Die Sherpa, die die Regionen rund um den Mount Everest bewohnen, sind im Westen als raue Bergbevölkerung bekannt und halten sich an die religiösen Traditionen des tibetischen Buddhismus.
Die Ursprünge der Religion Buddhas unter den Sherpas gehen in der Stammes-und Clan-Legende verloren. Die Sherpas sind jedoch ein junges Volk – ihre legendäre Vergangenheit ereignete sich vor nur drei oder vier Jahrhunderten., Erst mit den Vorfahren des frühen neunzehnten Jahrhunderts wird die historische Aufzeichnung klarer und der Sherpa-Buddhismus erhält einige der Merkmale, die er bis heute bewahrt hat.

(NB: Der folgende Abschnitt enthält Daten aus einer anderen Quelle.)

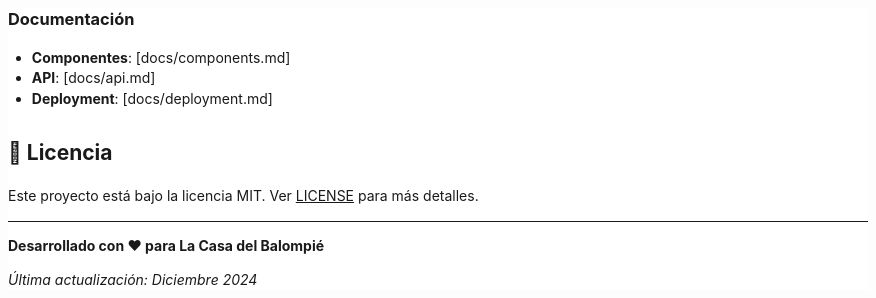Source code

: ### Documentación
- **Componentes**: [docs/components.md]
- **API**: [docs/api.md]
- **Deployment**: [docs/deployment.md]

## 📄 Licencia

Este proyecto está bajo la licencia MIT. Ver [LICENSE](LICENSE) para más detalles.

---

**Desarrollado con ❤️ para La Casa del Balompié**

*Última actualización: Diciembre 2024*

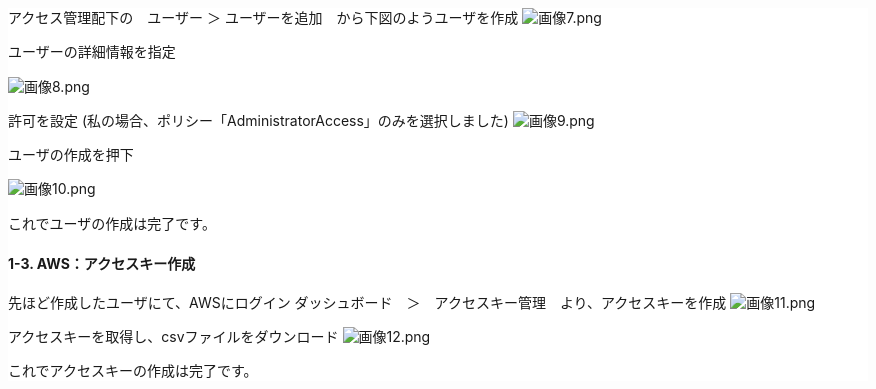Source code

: アクセス管理配下の　ユーザー ＞ ユーザーを追加　から下図のようユーザを作成
<img width="700" alt="画像7.png" src="https://qiita-image-store.s3.ap-northeast-1.amazonaws.com/0/3148468/5a8e69ff-b69d-ce51-9f37-80fd5d92a037.png">

ユーザーの詳細情報を指定

<img width="700" alt="画像8.png" src="https://qiita-image-store.s3.ap-northeast-1.amazonaws.com/0/3148468/e0122ee6-2592-09d6-2f18-117f7813386d.png">

許可を設定
(私の場合、ポリシー「AdministratorAccess」のみを選択しました)
<img width="700" alt="画像9.png" src="https://qiita-image-store.s3.ap-northeast-1.amazonaws.com/0/3148468/1ff9f116-2bc6-cf67-4ca4-99d1ce021db4.png">

ユーザの作成を押下

<img width="700" alt="画像10.png" src="https://qiita-image-store.s3.ap-northeast-1.amazonaws.com/0/3148468/43fb77a2-f4af-a0ee-e992-eb6b1bfd3b95.png">

これでユーザの作成は完了です。

#### 1-3. AWS：アクセスキー作成
先ほど作成したユーザにて、AWSにログイン
ダッシュボード　＞　アクセスキー管理　より、アクセスキーを作成
<img width="700" alt="画像11.png" src="https://qiita-image-store.s3.ap-northeast-1.amazonaws.com/0/3148468/2969d503-cb54-e909-fc94-b60c7ac20789.png">

アクセスキーを取得し、csvファイルをダウンロード
<img width="700" alt="画像12.png" src="https://qiita-image-store.s3.ap-northeast-1.amazonaws.com/0/3148468/de051871-374b-fab0-aed6-b84f240dc735.png">

これでアクセスキーの作成は完了です。
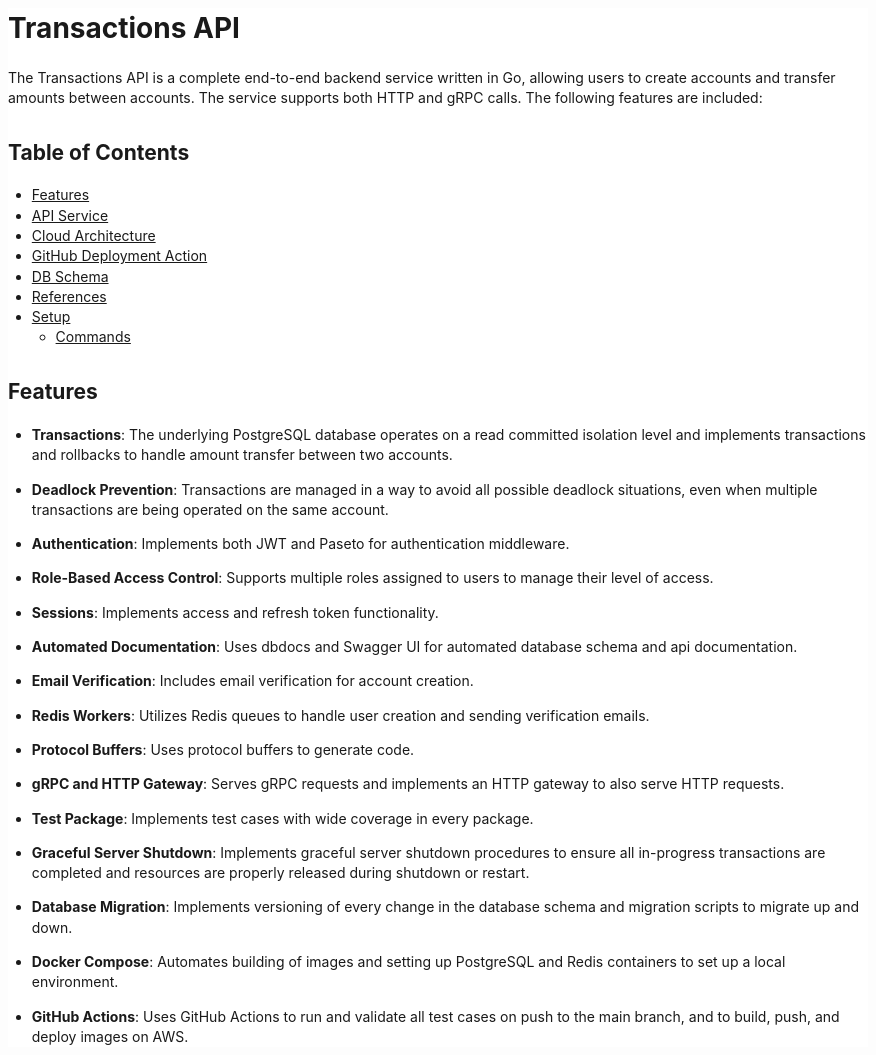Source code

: # Transactions API

The Transactions API is a complete end-to-end backend service written in Go, allowing users to create accounts and transfer amounts between accounts. The service supports both HTTP and gRPC calls. The following features are included:

## Table of Contents
- [Features](#features)
- [API Service](#api-service)
- [Cloud Architecture](#cloud-architecture)
- [GitHub Deployment Action](#github-deployment-action)
- [DB Schema](#db-schema)
- [References](#references)
- [Setup](#setup)
  - [Commands](#commands)


## Features

- **Transactions**: The underlying PostgreSQL database operates on a read committed isolation level and implements transactions and rollbacks to handle amount transfer between two accounts.

- **Deadlock Prevention**: Transactions are managed in a way to avoid all possible deadlock situations, even when multiple transactions are being operated on the same account.

- **Authentication**: Implements both JWT and Paseto for authentication middleware.

- **Role-Based Access Control**: Supports multiple roles assigned to users to manage their level of access.

- **Sessions**: Implements access and refresh token functionality.

- **Automated Documentation**: Uses dbdocs and Swagger UI for automated database schema and api documentation.

- **Email Verification**: Includes email verification for account creation.

- **Redis Workers**: Utilizes Redis queues to handle user creation and sending verification emails.

- **Protocol Buffers**: Uses protocol buffers to generate code.

- **gRPC and HTTP Gateway**: Serves gRPC requests and implements an HTTP gateway to also serve HTTP requests.

- **Test Package**: Implements test cases with wide coverage in every package.

- **Graceful Server Shutdown**: Implements graceful server shutdown procedures to ensure all in-progress transactions are completed and resources are properly released during shutdown or restart.

- **Database Migration**: Implements versioning of every change in the database schema and migration scripts to migrate up and down.

- **Docker Compose**: Automates building of images and setting up PostgreSQL and Redis containers to set up a local environment.

- **GitHub Actions**: Uses GitHub Actions to run and validate all test cases on push to the main branch, and to build, push, and deploy images on AWS.
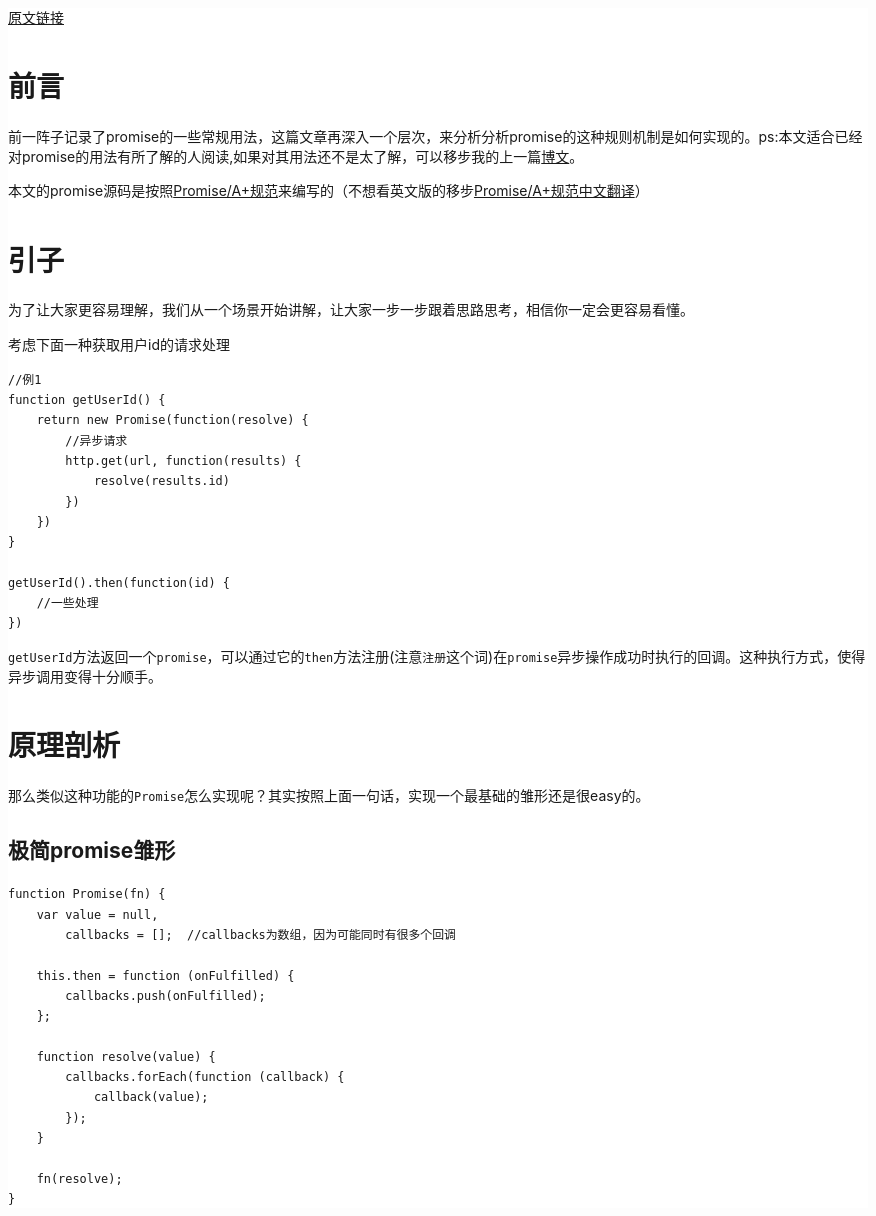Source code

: [原文链接](https://mengera88.github.io/2017/05/18/Promise%E5%8E%9F%E7%90%86%E8%A7%A3%E6%9E%90/)

前言
==

前一阵子记录了promise的一些常规用法，这篇文章再深入一个层次，来分析分析promise的这种规则机制是如何实现的。ps:本文适合已经对promise的用法有所了解的人阅读,如果对其用法还不是太了解，可以移步我的上一篇[博文](https://mengera88.github.io/2017/05/15/promise%E5%AD%A6%E4%B9%A0%E7%AC%94%E8%AE%B0/)。

本文的promise源码是按照[Promise/A+规范](https://promisesaplus.com/)来编写的（不想看英文版的移步[Promise/A+规范中文翻译](http://www.ituring.com.cn/article/66566)）

引子
==

为了让大家更容易理解，我们从一个场景开始讲解，让大家一步一步跟着思路思考，相信你一定会更容易看懂。

考虑下面一种获取用户id的请求处理

    //例1
    function getUserId() {
        return new Promise(function(resolve) {
            //异步请求
            http.get(url, function(results) {
                resolve(results.id)
            })
        })
    }
    
    getUserId().then(function(id) {
        //一些处理
    })

`getUserId`方法返回一个`promise`，可以通过它的`then`方法注册(注意`注册`这个词)在`promise`异步操作成功时执行的回调。这种执行方式，使得异步调用变得十分顺手。

原理剖析
====

那么类似这种功能的`Promise`怎么实现呢？其实按照上面一句话，实现一个最基础的雏形还是很easy的。

极简promise雏形
-----------

    function Promise(fn) {
        var value = null,
            callbacks = [];  //callbacks为数组，因为可能同时有很多个回调
    
        this.then = function (onFulfilled) {
            callbacks.push(onFulfilled);
        };
    
        function resolve(value) {
            callbacks.forEach(function (callback) {
                callback(value);
            });
        }
    
        fn(resolve);
    }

Die Sherpas scheinen seit langem Anhänger der Nyingmapa-Schule des tibetischen Buddhismus zu sein, der „alten Schule“, die bis zur Einführung des Buddhismus in Tibet im achten Jahrhundert n. Chr. zurückreicht., Während die Nyingmapas durch eine gemeinsame Geschichte und viel gemeinsame Lehre vereint sind, ist ihre größtenteils eine heterogene und sogar etwas anarchische Sekte: Jede regionale Tradition hält sich an die Riten, die ein gegebener Nyingmapa-Visionär offenbart; Im Laufe der Jahrhunderte sind Hunderte solcher Visionäre in Tibet aufgetaucht.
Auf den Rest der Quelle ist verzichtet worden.